Por sobresaliente que fuera -que por descontado lo fue- la personalidad del presidente Suárez, la ensoñación colectiva y los éxitos de la transición no fueron producto de un hombre, sino de una sociedad enhebrada de anhelos generacionales sumados. El concurso activo de millones contribuyó a la validación del resultado: el consenso, la Constitución de 1978, la parlamentarización de la monarquía heredada de la dictadura, y la apertura de un ciclo de elecciones democráticas, locales, autonómicas, generales y finalmente europeas. Pero también el prestigio e incluso la osadía de cambiar de aquella hornada de representantes responsables políticos -sí, los políticos- que lo hicieron posible, desdiciéndose en buena medida de sus anteriores biografías.

Lo que quiera que hiciéramos todos bien ¡lo hicimos hace ya casi 40 años! Ha pasado un tiempo definitivo, un espacio cronológico de grandes transformaciones y vértigo en las revoluciones demográficas, ecológicas y socioculturales de la globalización.

Nada permanece permanentemente inalterable, que es como se proclamaban los Principios fundamentales del Movimiento Nacional de la dictadura franquista (Ley Fundamental de 1958). Ninguna civilización tiene nunca asegurada su supervivencia para siempre; ninguna conquista de la civilización está conseguida tampoco.

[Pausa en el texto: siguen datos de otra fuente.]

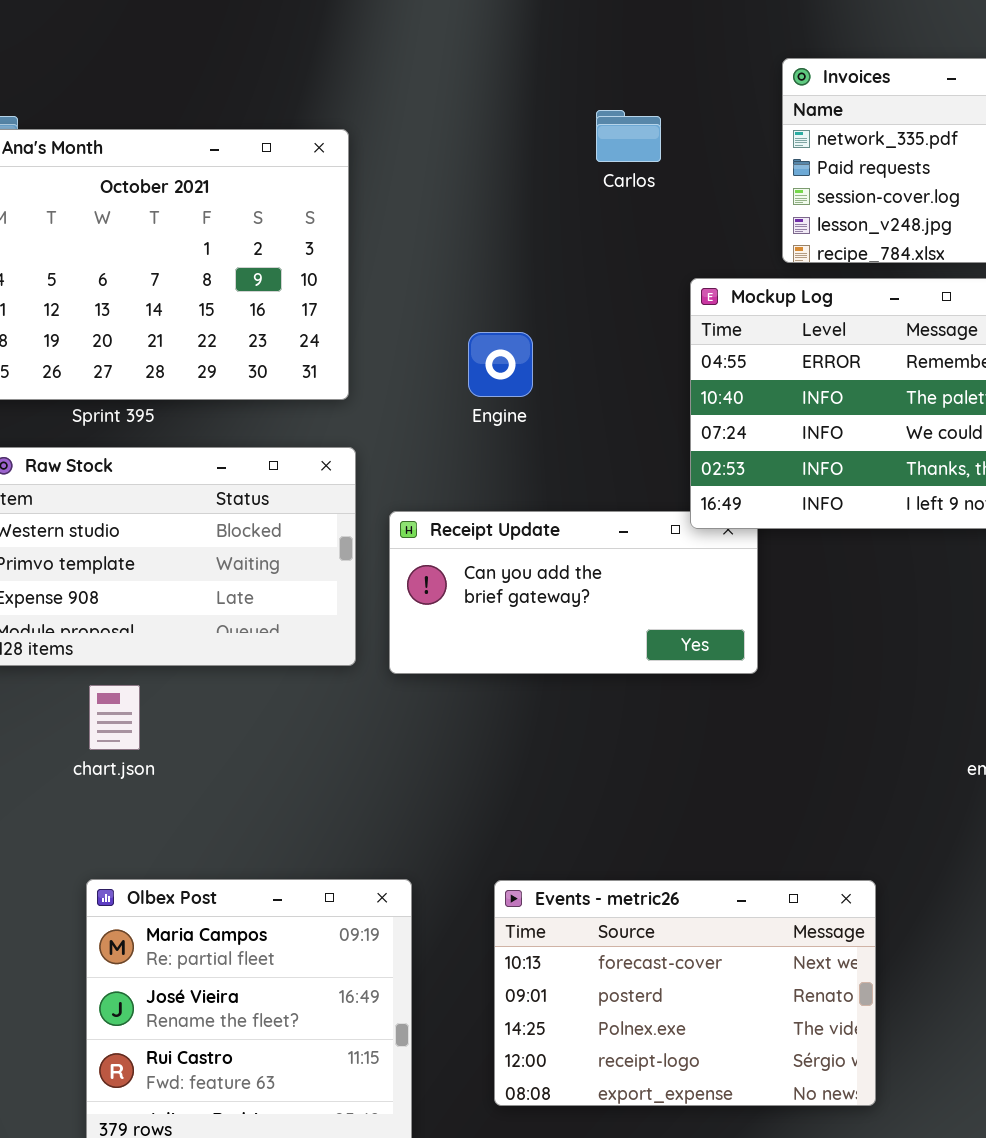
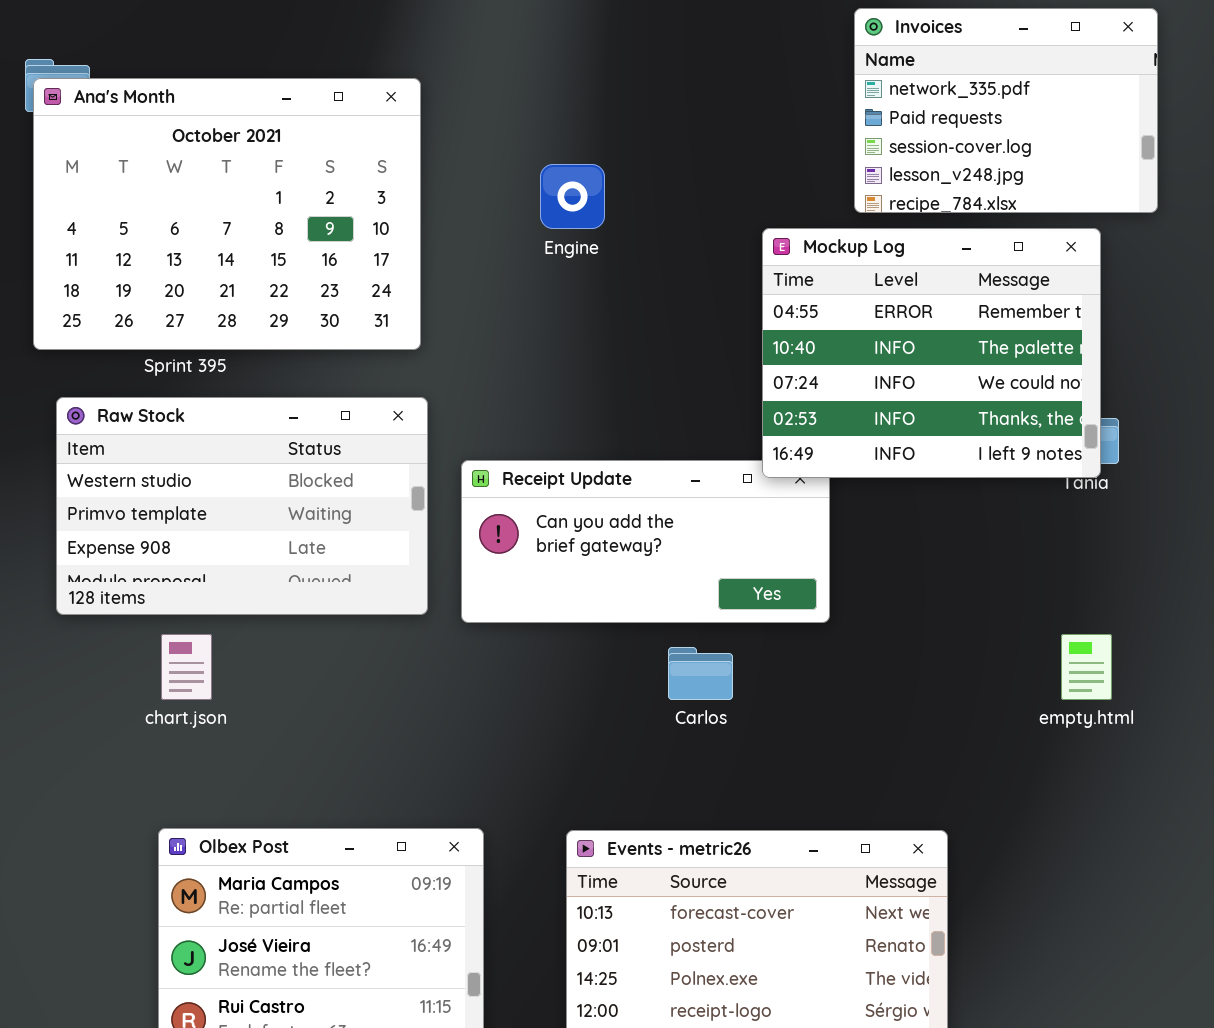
Carlos: [596,110,661,162] -> [668,647,733,700], moved
Engine: [468,332,533,397] -> [540,164,605,229], moved

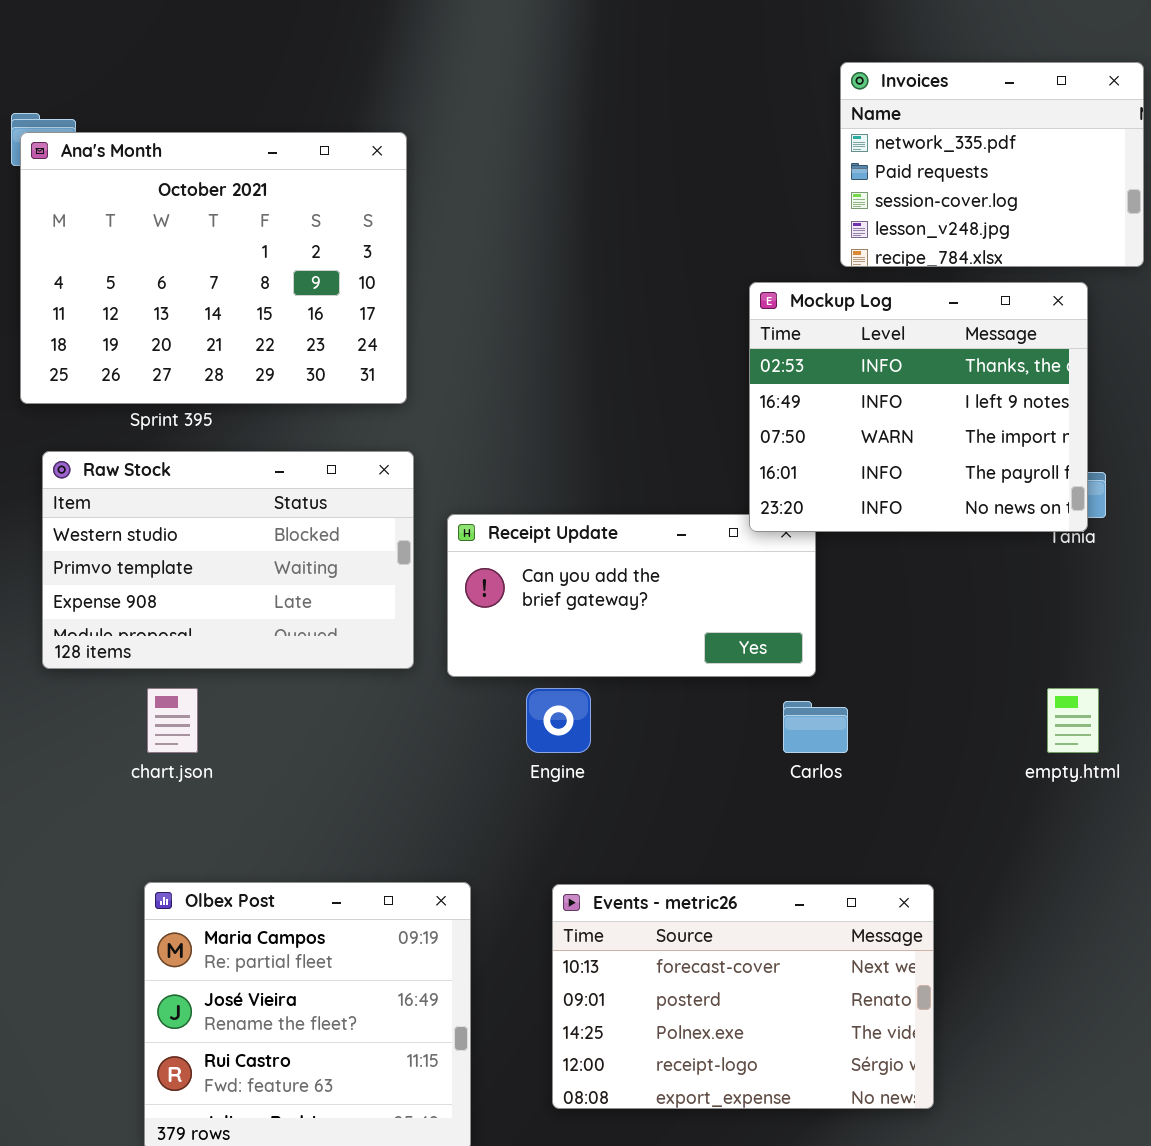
Engine: [540,164,605,229] -> [526,688,591,753], moved
Mockup Log: [762,228,1101,478] -> [749,282,1088,532], scrolled down 3 rows
Carlos: [668,647,733,700] -> [783,701,848,753], moved

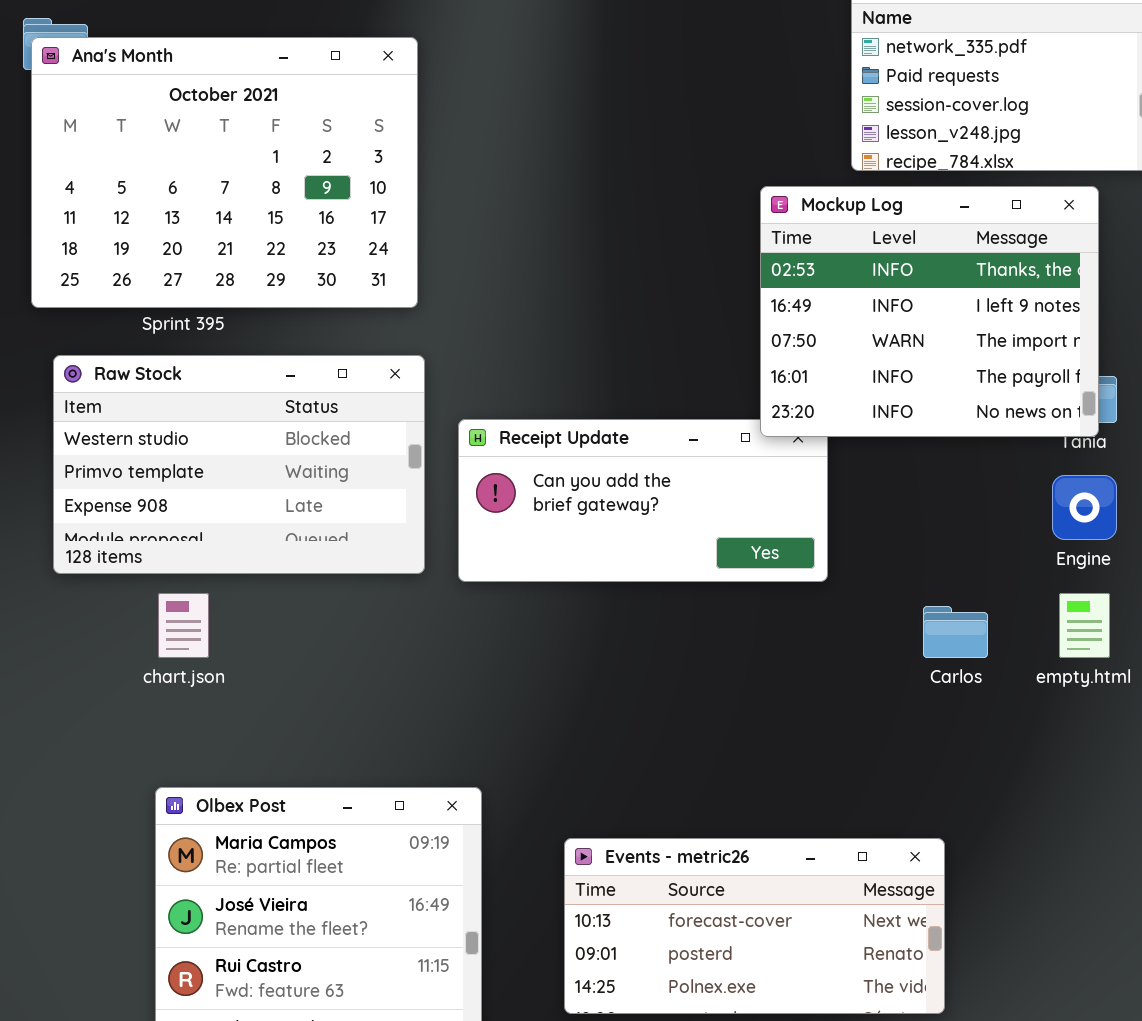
Engine: [526,688,591,753] -> [1052,475,1117,540], moved
Carlos: [783,701,848,753] -> [923,606,988,658], moved
Events - metric26: [552,884,934,1109] -> [564,838,945,1014], resized

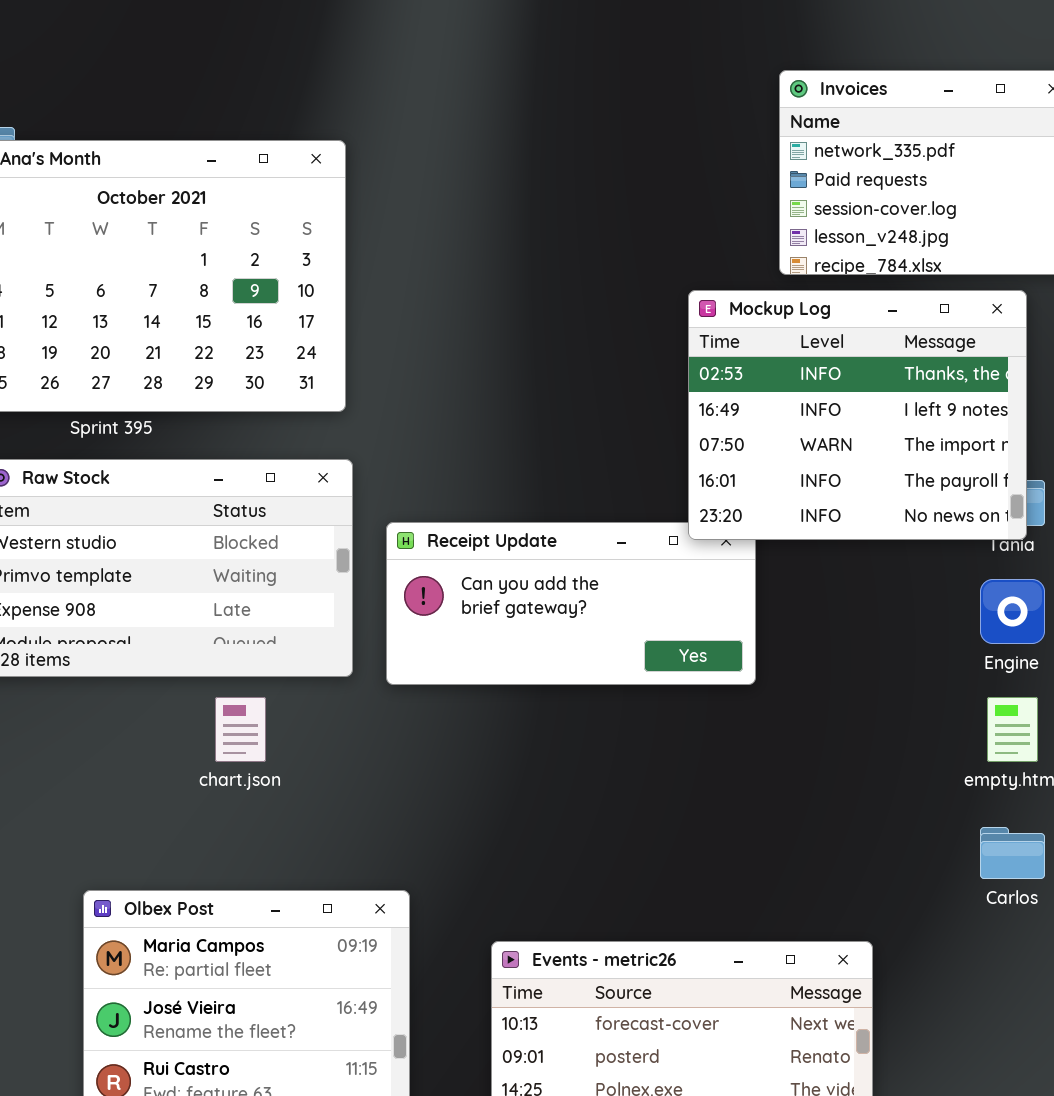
chart.json: [158,593,209,658] -> [215,697,266,762], moved
Carlos: [923,606,988,658] -> [980,827,1045,879], moved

Todas están permanentemente amenazadas: por el paso del tiempo y las transformaciones sociales, pero también por la regurgitación de la reacción y las contraofensivas de los enemigos del cambio.

El mejor homenaje que podemos brindar a los protagonistas de aquellos cambios, a cuya cabeza estaba Adolfo Suárez, es abrir un nuevo ciclo de cambios y reformas constitucionales.

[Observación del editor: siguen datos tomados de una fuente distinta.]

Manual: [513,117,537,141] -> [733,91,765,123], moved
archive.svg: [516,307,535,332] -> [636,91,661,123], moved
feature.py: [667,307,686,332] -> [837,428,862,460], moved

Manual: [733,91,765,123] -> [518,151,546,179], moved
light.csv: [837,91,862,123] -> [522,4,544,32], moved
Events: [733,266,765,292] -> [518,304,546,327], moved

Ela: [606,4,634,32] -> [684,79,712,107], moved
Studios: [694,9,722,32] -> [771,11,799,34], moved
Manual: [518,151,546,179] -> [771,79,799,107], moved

El edificio puesto en pie a finales de los 70 rechina por todas las costuras: Corona, Parlamento, Gobierno, Estado Autonómico, Poder Judicial y Tribunal Constitucional... Todas las piezas están deteriorándose expuestos hace tiempo a un deterioro muy severo.

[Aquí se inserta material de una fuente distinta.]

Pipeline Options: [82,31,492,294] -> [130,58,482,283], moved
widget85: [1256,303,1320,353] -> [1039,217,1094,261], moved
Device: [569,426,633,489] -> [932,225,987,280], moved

Una nueva sociedad pide ahora nuevos cambios. Atreverse tiene costes. Los habrá que se apresuren a denostar con la misma crueldad de incomprensión con la que criticaron a Adolfo. Pero hay que osar, con visión de Estado y patriotismo en valores.

Una nueva urdimbre generacional debe de nuevo hacer frente a un cambio, un ciclo constitucional que aprenda de las experiencias y haga valer nuestras procedencias diversas para relanzar la idea de las constituyentes de entonces. A menudo la ensoñación de la memoria encubre la desmemoria no sólo individual, sino también colectiva.

Sería el mejor tributo a la vida, la obra y la memoria de Adolfo.